Additional Information and Where to Find It
CyberSource and Authorize.Net will file a joint proxy statement/prospectus with the SEC in connection with the proposed merger. Investors and security holders are urged to read the joint proxy statement/prospectus when it becomes available and any other relevant documents filed with the SEC because they will contain important information. Investors and security holders will be able to obtain these documents free of charge at the website maintained by the SEC at www.sec.gov. In addition, documents filed
with the SEC by CyberSource are available free of charge by contacting Investor Relations, CyberSource Corporation, 1295 Charleston Road, Mountain View, California 94043-1307, (650) 965-6000, and documents filed with the SEC by Authorize.Net are available free of charge by contacting Investor Relations, Authorize.Net Holdings, Inc., 293 Boston Post Road, West #220, Marlborough, MA 01752, (866) 916-7380.

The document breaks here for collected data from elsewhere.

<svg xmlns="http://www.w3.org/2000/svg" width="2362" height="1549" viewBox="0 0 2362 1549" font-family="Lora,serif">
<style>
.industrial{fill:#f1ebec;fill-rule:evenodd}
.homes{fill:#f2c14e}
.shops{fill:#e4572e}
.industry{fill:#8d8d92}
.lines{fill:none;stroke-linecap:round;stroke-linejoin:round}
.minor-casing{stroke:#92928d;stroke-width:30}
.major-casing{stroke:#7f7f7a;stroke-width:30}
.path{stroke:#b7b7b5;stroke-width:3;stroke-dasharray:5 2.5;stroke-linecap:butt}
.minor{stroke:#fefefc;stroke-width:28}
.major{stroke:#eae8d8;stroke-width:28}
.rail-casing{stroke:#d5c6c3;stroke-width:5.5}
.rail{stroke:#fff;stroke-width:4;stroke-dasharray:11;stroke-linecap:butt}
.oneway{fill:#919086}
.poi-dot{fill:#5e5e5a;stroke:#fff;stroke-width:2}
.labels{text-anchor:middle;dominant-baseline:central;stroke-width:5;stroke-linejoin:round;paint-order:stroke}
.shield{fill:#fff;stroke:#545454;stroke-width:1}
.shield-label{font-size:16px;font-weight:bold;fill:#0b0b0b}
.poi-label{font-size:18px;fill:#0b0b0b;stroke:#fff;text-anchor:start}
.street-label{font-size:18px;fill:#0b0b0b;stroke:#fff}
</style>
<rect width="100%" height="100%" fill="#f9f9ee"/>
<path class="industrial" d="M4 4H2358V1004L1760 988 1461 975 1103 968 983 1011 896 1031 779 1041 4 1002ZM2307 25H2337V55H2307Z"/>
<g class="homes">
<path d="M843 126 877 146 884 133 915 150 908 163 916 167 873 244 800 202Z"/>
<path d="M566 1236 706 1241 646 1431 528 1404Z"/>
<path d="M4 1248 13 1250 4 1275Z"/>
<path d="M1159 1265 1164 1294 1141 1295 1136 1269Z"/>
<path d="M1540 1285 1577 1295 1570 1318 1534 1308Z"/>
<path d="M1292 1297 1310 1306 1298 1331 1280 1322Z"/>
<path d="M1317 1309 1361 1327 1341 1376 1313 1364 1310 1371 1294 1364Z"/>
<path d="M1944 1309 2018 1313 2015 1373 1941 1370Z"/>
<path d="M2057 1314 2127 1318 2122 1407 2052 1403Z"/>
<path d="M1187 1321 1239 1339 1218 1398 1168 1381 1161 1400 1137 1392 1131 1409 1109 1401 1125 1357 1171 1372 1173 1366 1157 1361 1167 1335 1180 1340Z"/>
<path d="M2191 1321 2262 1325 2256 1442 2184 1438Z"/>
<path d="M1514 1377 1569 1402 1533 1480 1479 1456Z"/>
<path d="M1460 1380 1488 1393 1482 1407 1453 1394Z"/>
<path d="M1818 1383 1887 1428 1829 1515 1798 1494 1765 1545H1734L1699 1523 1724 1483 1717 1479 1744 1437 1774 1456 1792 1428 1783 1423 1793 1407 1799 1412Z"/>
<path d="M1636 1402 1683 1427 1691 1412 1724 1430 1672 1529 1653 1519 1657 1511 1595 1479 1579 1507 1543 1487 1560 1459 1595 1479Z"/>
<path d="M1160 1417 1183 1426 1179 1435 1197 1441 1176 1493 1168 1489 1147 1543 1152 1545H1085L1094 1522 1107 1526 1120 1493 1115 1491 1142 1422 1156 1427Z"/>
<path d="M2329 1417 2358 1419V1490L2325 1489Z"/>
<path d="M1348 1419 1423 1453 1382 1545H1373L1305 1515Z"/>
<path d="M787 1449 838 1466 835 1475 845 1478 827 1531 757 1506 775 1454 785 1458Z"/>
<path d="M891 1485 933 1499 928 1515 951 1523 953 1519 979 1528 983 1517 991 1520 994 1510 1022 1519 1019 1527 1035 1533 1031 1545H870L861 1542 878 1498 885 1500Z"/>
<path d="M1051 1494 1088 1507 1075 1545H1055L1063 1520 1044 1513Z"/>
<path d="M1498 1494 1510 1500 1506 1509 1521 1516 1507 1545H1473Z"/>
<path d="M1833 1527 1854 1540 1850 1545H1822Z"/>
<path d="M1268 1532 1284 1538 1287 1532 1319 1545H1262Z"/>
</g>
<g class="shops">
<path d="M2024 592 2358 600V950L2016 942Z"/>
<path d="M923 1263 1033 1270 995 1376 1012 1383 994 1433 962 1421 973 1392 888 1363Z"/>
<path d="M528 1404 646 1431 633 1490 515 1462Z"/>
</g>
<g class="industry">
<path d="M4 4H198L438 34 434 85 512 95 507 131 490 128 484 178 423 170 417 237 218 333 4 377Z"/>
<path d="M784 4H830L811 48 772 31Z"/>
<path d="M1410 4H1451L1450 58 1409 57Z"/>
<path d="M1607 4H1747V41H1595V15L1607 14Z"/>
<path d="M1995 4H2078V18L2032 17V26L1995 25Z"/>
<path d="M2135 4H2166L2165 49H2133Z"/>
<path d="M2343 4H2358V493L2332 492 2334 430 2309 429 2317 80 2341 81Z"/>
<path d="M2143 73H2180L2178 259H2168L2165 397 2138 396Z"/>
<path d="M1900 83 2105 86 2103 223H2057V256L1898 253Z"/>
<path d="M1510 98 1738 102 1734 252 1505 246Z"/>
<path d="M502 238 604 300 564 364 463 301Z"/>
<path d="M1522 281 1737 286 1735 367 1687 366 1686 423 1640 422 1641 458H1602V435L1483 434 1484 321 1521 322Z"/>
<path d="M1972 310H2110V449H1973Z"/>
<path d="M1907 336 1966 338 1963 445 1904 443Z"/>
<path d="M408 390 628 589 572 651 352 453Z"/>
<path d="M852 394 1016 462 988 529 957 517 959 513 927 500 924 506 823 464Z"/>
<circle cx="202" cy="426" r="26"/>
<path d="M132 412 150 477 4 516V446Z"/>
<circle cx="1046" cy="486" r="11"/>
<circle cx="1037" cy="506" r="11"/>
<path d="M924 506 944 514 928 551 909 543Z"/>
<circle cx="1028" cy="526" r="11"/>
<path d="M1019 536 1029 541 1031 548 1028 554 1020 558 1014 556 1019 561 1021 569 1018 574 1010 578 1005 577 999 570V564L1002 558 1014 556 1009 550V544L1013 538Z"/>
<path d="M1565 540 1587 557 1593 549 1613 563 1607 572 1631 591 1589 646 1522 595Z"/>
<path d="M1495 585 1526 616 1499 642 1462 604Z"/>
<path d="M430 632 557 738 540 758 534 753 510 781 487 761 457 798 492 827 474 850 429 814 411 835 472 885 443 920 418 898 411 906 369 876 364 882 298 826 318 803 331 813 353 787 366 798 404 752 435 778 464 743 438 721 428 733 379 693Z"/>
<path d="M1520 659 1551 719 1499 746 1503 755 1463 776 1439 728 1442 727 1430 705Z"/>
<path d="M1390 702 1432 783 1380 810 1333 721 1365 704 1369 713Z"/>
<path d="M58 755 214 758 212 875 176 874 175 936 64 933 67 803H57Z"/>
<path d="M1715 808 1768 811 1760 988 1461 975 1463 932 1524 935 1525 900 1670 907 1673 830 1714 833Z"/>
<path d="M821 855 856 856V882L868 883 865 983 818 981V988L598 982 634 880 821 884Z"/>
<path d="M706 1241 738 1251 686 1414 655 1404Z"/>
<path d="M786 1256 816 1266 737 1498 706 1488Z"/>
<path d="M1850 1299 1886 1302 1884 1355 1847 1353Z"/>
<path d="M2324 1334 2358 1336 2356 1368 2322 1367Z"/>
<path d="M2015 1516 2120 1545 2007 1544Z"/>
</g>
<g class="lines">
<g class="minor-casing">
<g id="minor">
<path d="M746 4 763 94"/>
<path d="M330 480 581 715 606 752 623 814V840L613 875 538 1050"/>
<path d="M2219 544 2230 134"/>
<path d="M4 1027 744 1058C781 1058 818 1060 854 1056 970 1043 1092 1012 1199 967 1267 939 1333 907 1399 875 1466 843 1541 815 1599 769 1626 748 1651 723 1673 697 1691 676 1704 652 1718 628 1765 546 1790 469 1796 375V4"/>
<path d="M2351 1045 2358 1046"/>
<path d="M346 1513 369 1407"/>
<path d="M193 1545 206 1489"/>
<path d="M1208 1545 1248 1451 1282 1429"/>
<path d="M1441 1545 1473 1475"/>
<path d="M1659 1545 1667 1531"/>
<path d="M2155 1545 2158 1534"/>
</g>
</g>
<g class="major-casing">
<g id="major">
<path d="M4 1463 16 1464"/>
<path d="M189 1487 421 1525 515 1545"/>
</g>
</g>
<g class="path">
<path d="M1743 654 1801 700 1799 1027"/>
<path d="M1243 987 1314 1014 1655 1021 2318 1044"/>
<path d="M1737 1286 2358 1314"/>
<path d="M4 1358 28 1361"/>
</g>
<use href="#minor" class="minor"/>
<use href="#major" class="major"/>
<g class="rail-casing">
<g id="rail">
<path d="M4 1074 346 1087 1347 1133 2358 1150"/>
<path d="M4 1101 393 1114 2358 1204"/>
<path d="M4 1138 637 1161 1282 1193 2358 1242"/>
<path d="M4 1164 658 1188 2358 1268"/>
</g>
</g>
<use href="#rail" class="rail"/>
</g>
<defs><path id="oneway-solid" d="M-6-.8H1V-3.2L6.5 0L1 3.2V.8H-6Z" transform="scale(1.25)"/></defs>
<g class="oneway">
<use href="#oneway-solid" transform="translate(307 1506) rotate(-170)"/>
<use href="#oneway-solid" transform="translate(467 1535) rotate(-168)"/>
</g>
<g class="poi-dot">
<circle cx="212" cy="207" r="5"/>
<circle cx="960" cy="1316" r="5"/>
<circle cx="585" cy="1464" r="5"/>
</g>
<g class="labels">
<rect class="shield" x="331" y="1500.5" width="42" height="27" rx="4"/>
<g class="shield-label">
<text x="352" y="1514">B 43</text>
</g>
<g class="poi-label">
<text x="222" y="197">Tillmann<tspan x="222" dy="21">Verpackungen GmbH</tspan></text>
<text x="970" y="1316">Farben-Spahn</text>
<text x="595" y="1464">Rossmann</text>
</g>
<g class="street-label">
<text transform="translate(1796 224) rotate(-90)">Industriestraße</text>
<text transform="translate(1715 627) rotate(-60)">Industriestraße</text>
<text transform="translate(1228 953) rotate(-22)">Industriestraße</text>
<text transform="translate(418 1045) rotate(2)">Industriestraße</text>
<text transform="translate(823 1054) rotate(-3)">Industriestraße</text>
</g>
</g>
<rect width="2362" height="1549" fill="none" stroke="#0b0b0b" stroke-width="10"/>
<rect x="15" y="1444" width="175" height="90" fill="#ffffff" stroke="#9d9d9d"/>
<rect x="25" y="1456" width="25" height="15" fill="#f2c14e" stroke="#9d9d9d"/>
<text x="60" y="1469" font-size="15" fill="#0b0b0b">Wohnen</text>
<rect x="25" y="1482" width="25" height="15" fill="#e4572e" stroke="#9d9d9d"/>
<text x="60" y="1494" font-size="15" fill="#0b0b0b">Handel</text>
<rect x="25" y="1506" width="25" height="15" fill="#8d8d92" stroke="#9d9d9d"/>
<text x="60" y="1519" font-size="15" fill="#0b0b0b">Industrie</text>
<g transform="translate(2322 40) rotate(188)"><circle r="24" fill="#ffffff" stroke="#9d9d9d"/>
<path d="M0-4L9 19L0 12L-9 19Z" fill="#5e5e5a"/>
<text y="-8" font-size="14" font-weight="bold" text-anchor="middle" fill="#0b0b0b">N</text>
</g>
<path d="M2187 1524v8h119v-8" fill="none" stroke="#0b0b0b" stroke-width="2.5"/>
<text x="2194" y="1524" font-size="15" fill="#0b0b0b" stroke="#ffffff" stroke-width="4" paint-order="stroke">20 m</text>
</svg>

Participants in Solicitation
CyberSource and Authorize.Net, and their respective directors, executive officers and other possible employees and advisors, may be deemed to be participants in the solicitation of proxies from the stockholders of CyberSource and Authorize.Net in connection with the merger and related items. Information regarding the directors and executive officers of CyberSource and their ownership of CyberSource shares is set forth in the proxy statement for CyberSource's 2007 annual meeting of stockholders, which was filed with the SEC on April 9, 2007. Information regarding the directors and executive officers of Authorize.Net and their ownership of Authorize.Net stock is set forth in the proxy statement for Authorize.Net's 2007 annual meeting of stockholders, which was filed with the SEC on April 30, 2007. Investors may obtain additional information regarding the interests of those participants by reading the proxy statement/prospectus when it becomes available.